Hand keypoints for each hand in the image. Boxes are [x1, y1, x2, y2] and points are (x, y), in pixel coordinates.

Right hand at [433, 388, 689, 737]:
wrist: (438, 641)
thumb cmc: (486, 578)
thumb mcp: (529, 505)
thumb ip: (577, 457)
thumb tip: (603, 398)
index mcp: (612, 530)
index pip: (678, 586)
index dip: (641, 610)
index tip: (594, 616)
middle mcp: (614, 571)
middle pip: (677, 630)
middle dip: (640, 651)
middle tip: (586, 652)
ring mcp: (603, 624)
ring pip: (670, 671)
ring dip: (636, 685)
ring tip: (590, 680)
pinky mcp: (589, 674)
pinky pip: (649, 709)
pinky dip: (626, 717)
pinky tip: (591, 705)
==
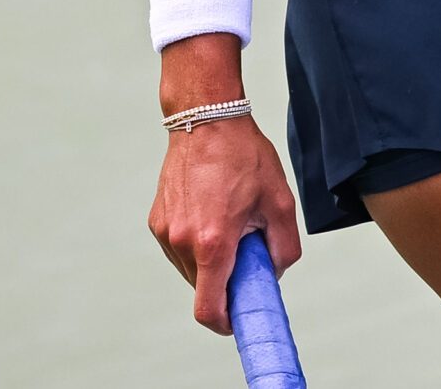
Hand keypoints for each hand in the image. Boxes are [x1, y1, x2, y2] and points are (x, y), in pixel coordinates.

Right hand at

**HOW TO COMPLETE THIS TASK:** Looking at the entries above, how many lines contain the word "middle"? Answer with the number alone.

**EXERCISE OUTPUT:** 4